* _TEXT FOR ANALYSIS_
Segment Open

[FEATURE] Stop-hook continuations render below the final answer — no way to keep the answer visually last

Open 💬 0 comments Opened Jul 11, 2026 by AkashGoenka

Preflight Checklist

  • [x] I have searched existing requests and this feature hasn't been requested yet
  • [x] This is a single feature request (not multiple features)

Problem Statement

A Stop hook that returns decision: "block" (to run an end-of-task side effect — capturing notes, logging, generating a summary, continuing an iteration loop, etc.) forces a new agent turn that renders below the agent's final answer.

On small terminals this pushes the answer out of the viewport, so the last thing the user sees is the hook's side-effect work rather than the answer they asked for. The answer is what should remain visually last; the hook's bookkeeping should be secondary.

There is currently no userland workaround, because every hook that could reposition or suppress that work is disqualified (see Alternative Solutions). So the missing capability is a way for a hook to run end-of-task logic without that logic becoming the last thing on screen.

This affects first-party plugins too — e.g. the ralph-wiggum plugin in this repo uses a Stop hook to continue iteration, and any such continuation inherently renders after the final message. It's not a niche third-party need.

Proposed Solution

A "background / collapsed" render flag for Stop-triggered continuations.

Segment Closed

* _RECORDED INFORMATION_
Segment Open

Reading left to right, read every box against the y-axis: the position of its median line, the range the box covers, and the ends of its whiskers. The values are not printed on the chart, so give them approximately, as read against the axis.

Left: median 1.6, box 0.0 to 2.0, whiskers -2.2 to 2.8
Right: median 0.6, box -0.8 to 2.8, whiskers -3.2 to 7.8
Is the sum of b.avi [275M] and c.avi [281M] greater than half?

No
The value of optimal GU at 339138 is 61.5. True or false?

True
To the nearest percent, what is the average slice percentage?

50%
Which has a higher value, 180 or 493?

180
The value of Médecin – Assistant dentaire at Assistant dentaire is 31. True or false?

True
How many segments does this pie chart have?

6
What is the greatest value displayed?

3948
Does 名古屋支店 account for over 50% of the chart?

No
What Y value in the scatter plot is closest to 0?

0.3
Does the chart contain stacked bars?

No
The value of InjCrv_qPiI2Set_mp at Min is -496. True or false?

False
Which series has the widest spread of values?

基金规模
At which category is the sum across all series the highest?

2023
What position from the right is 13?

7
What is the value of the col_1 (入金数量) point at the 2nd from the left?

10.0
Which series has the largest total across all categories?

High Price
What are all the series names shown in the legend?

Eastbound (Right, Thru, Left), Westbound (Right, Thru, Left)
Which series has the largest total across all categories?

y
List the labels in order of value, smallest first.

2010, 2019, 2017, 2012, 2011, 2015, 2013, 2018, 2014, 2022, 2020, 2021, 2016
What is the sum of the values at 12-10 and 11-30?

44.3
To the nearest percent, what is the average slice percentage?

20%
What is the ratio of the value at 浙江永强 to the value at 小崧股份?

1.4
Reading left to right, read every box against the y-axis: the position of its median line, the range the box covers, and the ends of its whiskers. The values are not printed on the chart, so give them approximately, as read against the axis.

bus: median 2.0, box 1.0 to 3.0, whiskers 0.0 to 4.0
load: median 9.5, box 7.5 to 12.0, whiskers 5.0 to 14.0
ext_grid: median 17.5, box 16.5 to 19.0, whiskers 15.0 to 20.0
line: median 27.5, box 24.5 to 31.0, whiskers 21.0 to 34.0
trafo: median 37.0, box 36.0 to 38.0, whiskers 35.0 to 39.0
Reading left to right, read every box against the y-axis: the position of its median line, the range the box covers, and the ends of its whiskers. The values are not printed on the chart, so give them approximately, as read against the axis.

Segment Closed

* _WHAT YOU NEED TO DO_
Continue the feature request about Stop-hook continuations, starting after its last sentence, "A "background / collapsed" render flag for Stop-triggered continuations."

* _RESULT OF THIS TASK_
Let a Stop hook mark its forced continuation as a side effect (e.g. a field in the hook's JSON output) so the TUI collapses or backgrounds that turn, leaving the agent's answer as the last visible block. The work still runs and still lands in the transcript — it just isn't the thing occupying the viewport.

This is the minimal ask: a UI/render affordance, no new execution point, and it fully satisfies "the answer stays visually last."

Alternative Solutions

Alternative primitive — a pre-finalization hook. An event that fires when the agent is about to emit its final message, whose additionalContext is handled before that message is generated, so a hook can complete side-effect work ahead of the answer within the same turn. More general (also enables "do X, then answer" patterns) but a larger ask than the render flag.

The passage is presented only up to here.